The maple syrup concept is something I just ran across, coming from Bill Henderson's web site. It seemed intriguing. I have heard of IPT therapy, but nothing where one used the very make up of cancer cells against themselves. (sucrose for delivery of a cancer killing agent) My question then becomes, could they not do something similar for regular chemotherapy to make it more effective, so for those who choose the western medical route, that the therapy could be less of a dose for more effectiveness? IPT in reverse so to speak... Just curious. 

Badboob, you know, I am not sure about the process, I too wonder how the baking soda binds to the sucrose for delivery, but it would be a very interesting study....

Alaska Angel - I used to live in Alaska, for about 13 years. 2 years on again off again in Cordova, then moved to Anchorage.
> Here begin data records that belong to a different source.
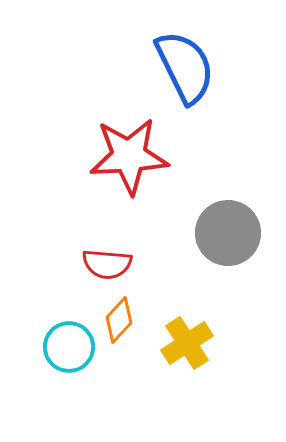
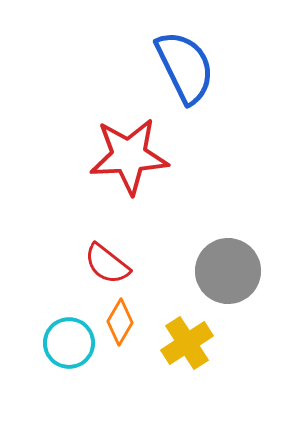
gray circle: moved 38 px down
red semicircle: rotated 33 degrees clockwise
orange diamond: moved 1 px right, 2 px down; rotated 12 degrees counterclockwise
cyan circle: moved 4 px up
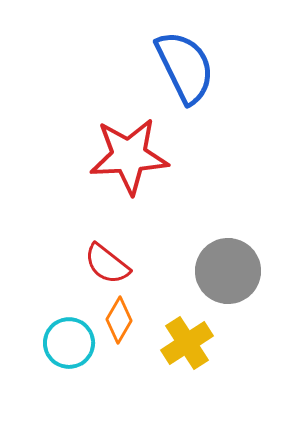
orange diamond: moved 1 px left, 2 px up
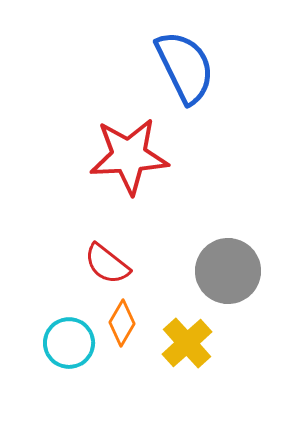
orange diamond: moved 3 px right, 3 px down
yellow cross: rotated 9 degrees counterclockwise
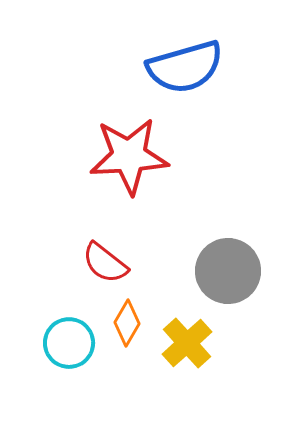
blue semicircle: rotated 100 degrees clockwise
red semicircle: moved 2 px left, 1 px up
orange diamond: moved 5 px right
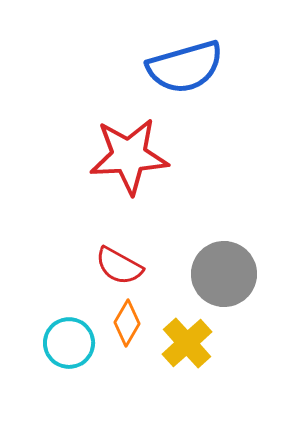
red semicircle: moved 14 px right, 3 px down; rotated 9 degrees counterclockwise
gray circle: moved 4 px left, 3 px down
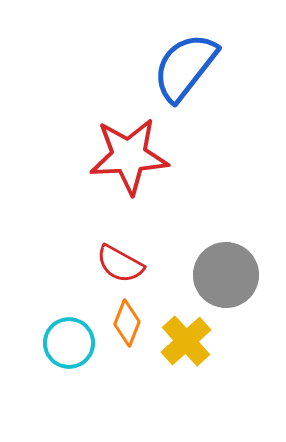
blue semicircle: rotated 144 degrees clockwise
red semicircle: moved 1 px right, 2 px up
gray circle: moved 2 px right, 1 px down
orange diamond: rotated 9 degrees counterclockwise
yellow cross: moved 1 px left, 2 px up
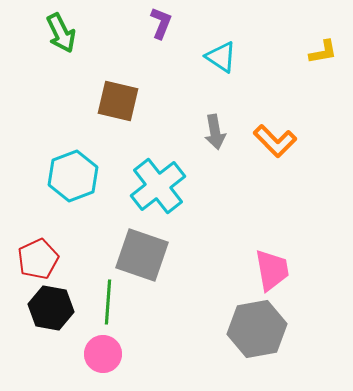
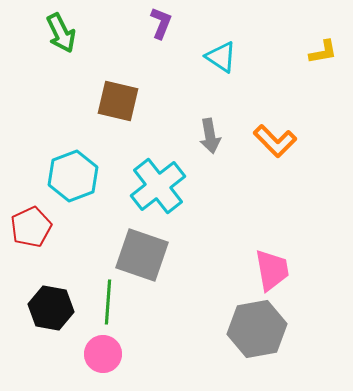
gray arrow: moved 5 px left, 4 px down
red pentagon: moved 7 px left, 32 px up
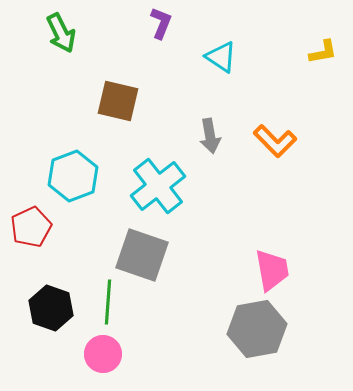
black hexagon: rotated 9 degrees clockwise
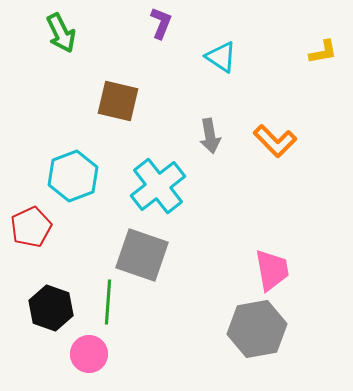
pink circle: moved 14 px left
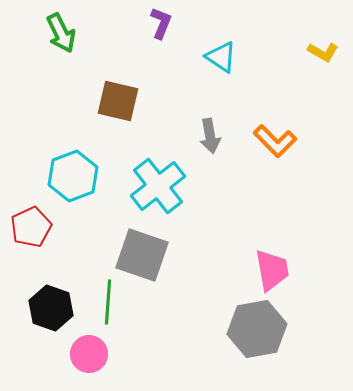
yellow L-shape: rotated 40 degrees clockwise
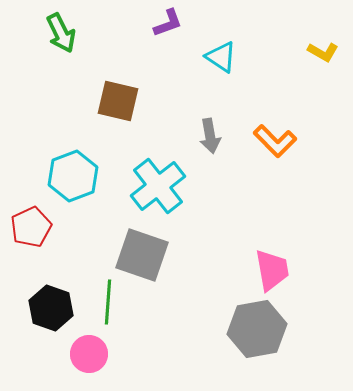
purple L-shape: moved 7 px right; rotated 48 degrees clockwise
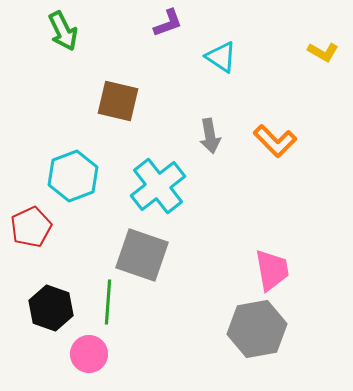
green arrow: moved 2 px right, 2 px up
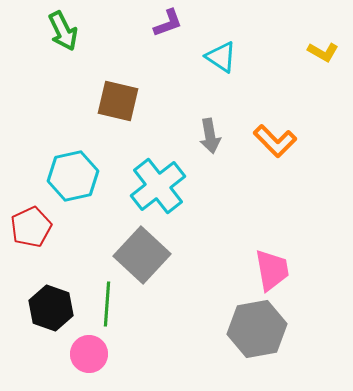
cyan hexagon: rotated 9 degrees clockwise
gray square: rotated 24 degrees clockwise
green line: moved 1 px left, 2 px down
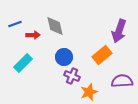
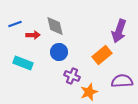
blue circle: moved 5 px left, 5 px up
cyan rectangle: rotated 66 degrees clockwise
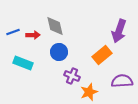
blue line: moved 2 px left, 8 px down
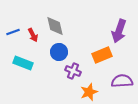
red arrow: rotated 64 degrees clockwise
orange rectangle: rotated 18 degrees clockwise
purple cross: moved 1 px right, 5 px up
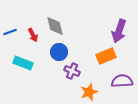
blue line: moved 3 px left
orange rectangle: moved 4 px right, 1 px down
purple cross: moved 1 px left
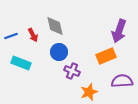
blue line: moved 1 px right, 4 px down
cyan rectangle: moved 2 px left
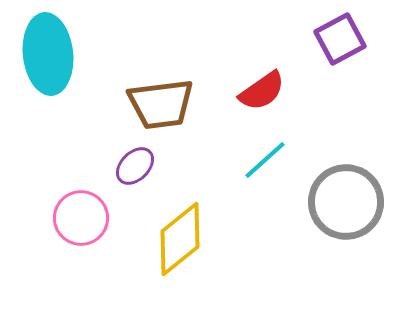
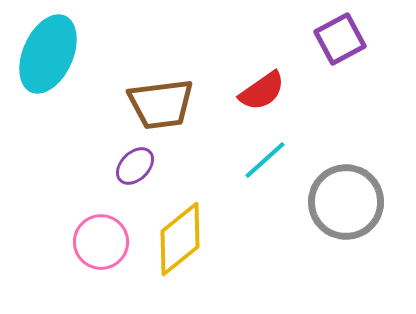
cyan ellipse: rotated 30 degrees clockwise
pink circle: moved 20 px right, 24 px down
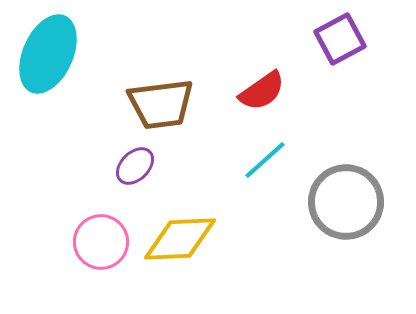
yellow diamond: rotated 36 degrees clockwise
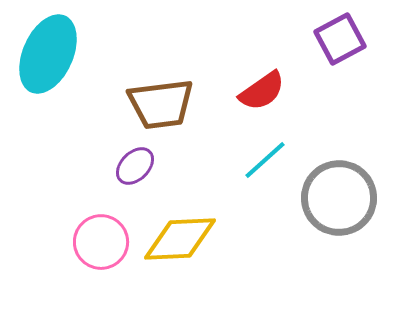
gray circle: moved 7 px left, 4 px up
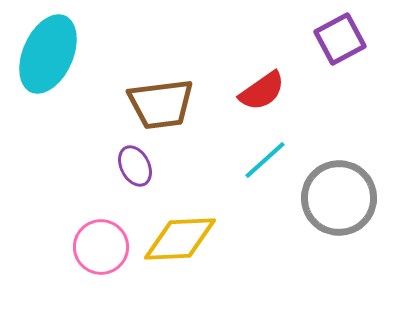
purple ellipse: rotated 72 degrees counterclockwise
pink circle: moved 5 px down
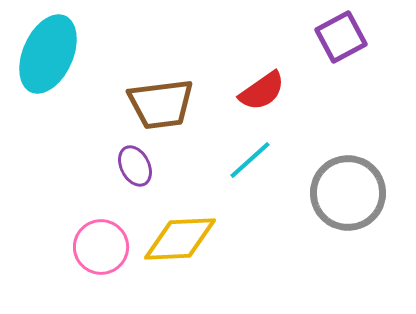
purple square: moved 1 px right, 2 px up
cyan line: moved 15 px left
gray circle: moved 9 px right, 5 px up
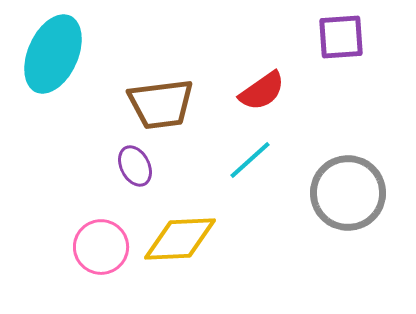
purple square: rotated 24 degrees clockwise
cyan ellipse: moved 5 px right
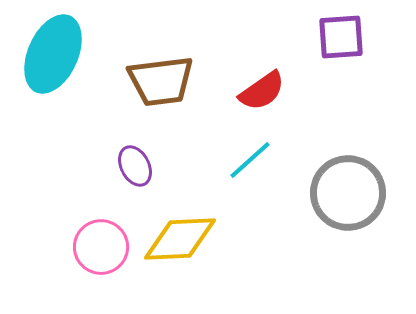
brown trapezoid: moved 23 px up
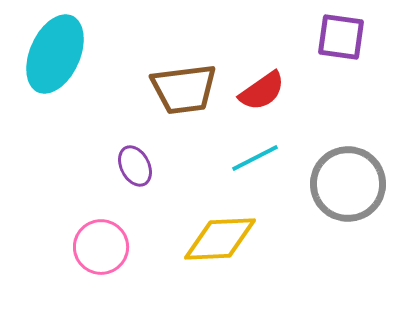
purple square: rotated 12 degrees clockwise
cyan ellipse: moved 2 px right
brown trapezoid: moved 23 px right, 8 px down
cyan line: moved 5 px right, 2 px up; rotated 15 degrees clockwise
gray circle: moved 9 px up
yellow diamond: moved 40 px right
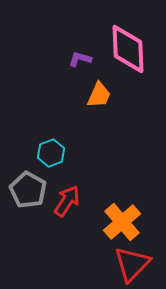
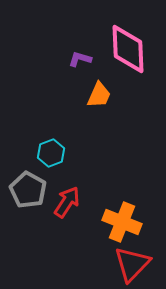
red arrow: moved 1 px down
orange cross: rotated 27 degrees counterclockwise
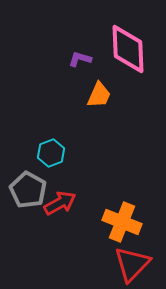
red arrow: moved 7 px left, 1 px down; rotated 28 degrees clockwise
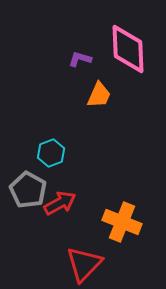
red triangle: moved 48 px left
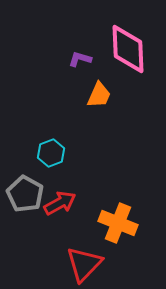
gray pentagon: moved 3 px left, 4 px down
orange cross: moved 4 px left, 1 px down
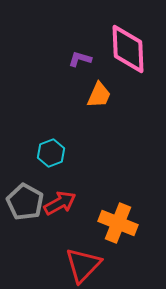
gray pentagon: moved 8 px down
red triangle: moved 1 px left, 1 px down
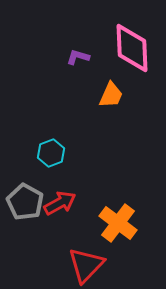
pink diamond: moved 4 px right, 1 px up
purple L-shape: moved 2 px left, 2 px up
orange trapezoid: moved 12 px right
orange cross: rotated 15 degrees clockwise
red triangle: moved 3 px right
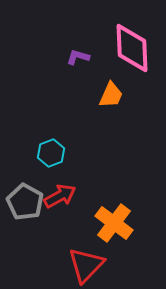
red arrow: moved 7 px up
orange cross: moved 4 px left
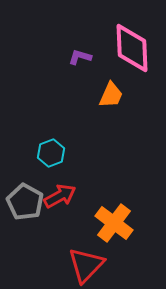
purple L-shape: moved 2 px right
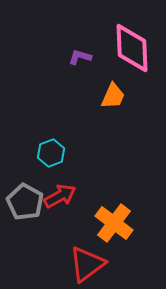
orange trapezoid: moved 2 px right, 1 px down
red triangle: moved 1 px right, 1 px up; rotated 9 degrees clockwise
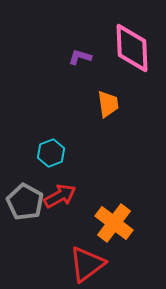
orange trapezoid: moved 5 px left, 8 px down; rotated 32 degrees counterclockwise
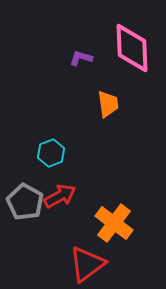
purple L-shape: moved 1 px right, 1 px down
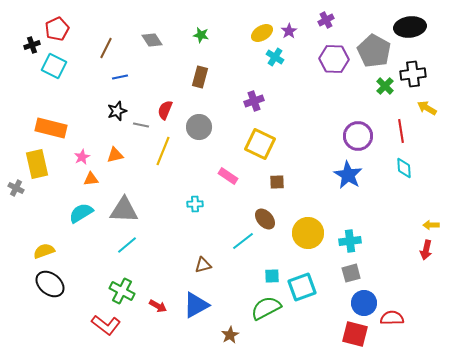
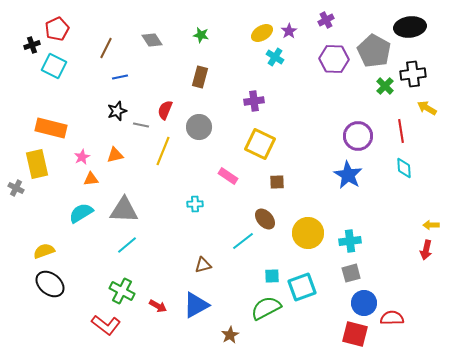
purple cross at (254, 101): rotated 12 degrees clockwise
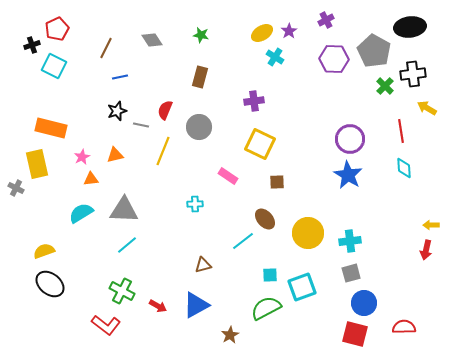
purple circle at (358, 136): moved 8 px left, 3 px down
cyan square at (272, 276): moved 2 px left, 1 px up
red semicircle at (392, 318): moved 12 px right, 9 px down
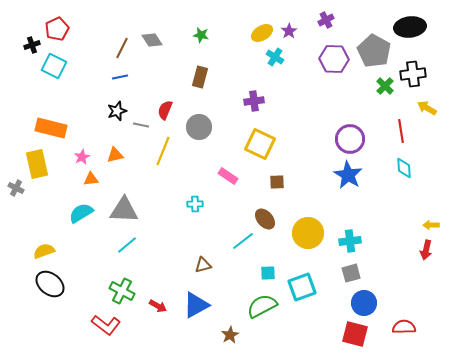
brown line at (106, 48): moved 16 px right
cyan square at (270, 275): moved 2 px left, 2 px up
green semicircle at (266, 308): moved 4 px left, 2 px up
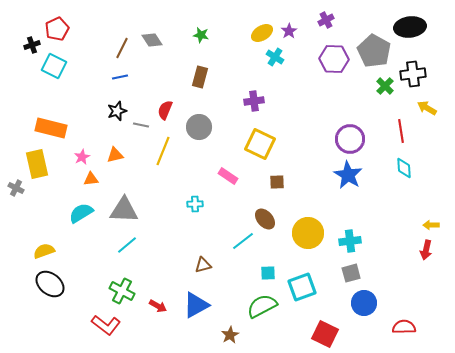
red square at (355, 334): moved 30 px left; rotated 12 degrees clockwise
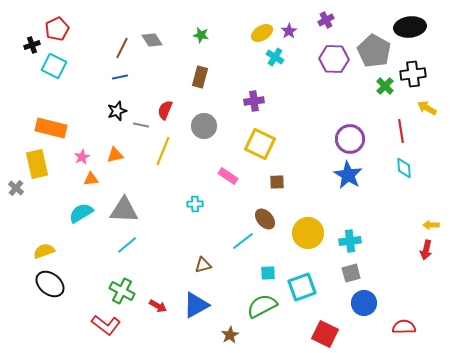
gray circle at (199, 127): moved 5 px right, 1 px up
gray cross at (16, 188): rotated 14 degrees clockwise
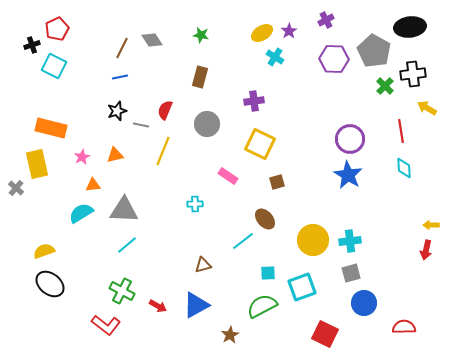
gray circle at (204, 126): moved 3 px right, 2 px up
orange triangle at (91, 179): moved 2 px right, 6 px down
brown square at (277, 182): rotated 14 degrees counterclockwise
yellow circle at (308, 233): moved 5 px right, 7 px down
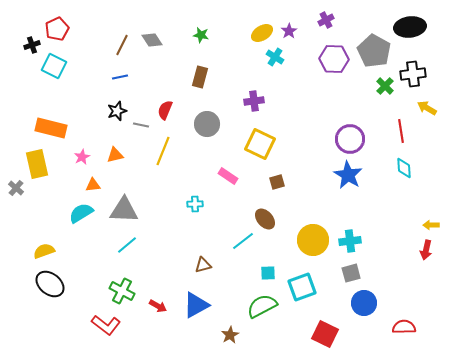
brown line at (122, 48): moved 3 px up
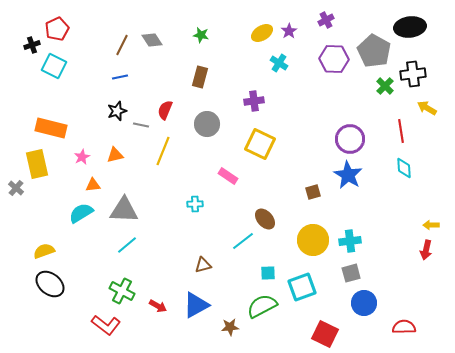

Hope you are enjoying the life... I will admit though, moving to San Diego has been nice.

Sucrose is digested in the stomach into fructose and glucose by glycoside hydrolase.  Undigested sucrose is broken down into its component sugars in the small intestine by sucrase.  From there, the glucose and fructose can be absorbed by the lining of the small intestine.  The body has regulatory substances to control the amount of sugar in the blood.  Excess sugar is stored as glycogen(starch) as a ready source of sugar. Insulin initiates the conversion of glucose to glycogen.  Glucagon is the counterpart to insulin and causes the glycogen to be converted to glucose.  Insulin and glucagon balance the glucose sugar in the bloodstream.

Fructose is broken down into 2 3-carbon moleucles by enzymes in the liver.  Fructose has been linked to insulin intolerance, but it is still under review.

However, what is imporant is that sucrose, the main component of maple syrup, is  just plain table sugar.  For the alledged benefit of maple syrup/baking soda, it would not make a bit of difference if maple sugar is used or table sugar in water.  It is the same chemical.  However, if you are talking about trace elements in the maple syrup, that is something different.

The point of the matter is that maple syrup or table sugar contain the same chemicals that are broken down by the body in the same manner.

Soda can be used as an antacid in the stomach. 

Sucrose never reaches the cancer cells.  The main sugar found in the blood is glucose, and smaller amounts of fructose and galactose.  Again, sucrose never gets to them little buggers to destroy them.

I am sorry if I offend anyone with this.  I am a microbiologist by training and want to correct any scientifc inaccuracies, not to downplay alternative treatments.

Hi, everyone,

I was told today by my doctor, that when they had the board meeting, that is the oncologist and the doctors, they discussed my case and recomended, chemo, I do not want chemo, and I will like to take alternative medicine, I know my body. I had a lumpectomy 2/27, a and they told me I had no clear margins, so I decided to do a masectomy on 3/18.  the path report from 3/18, indicates that there is no cancer.  Any advice, is greatly appreciated.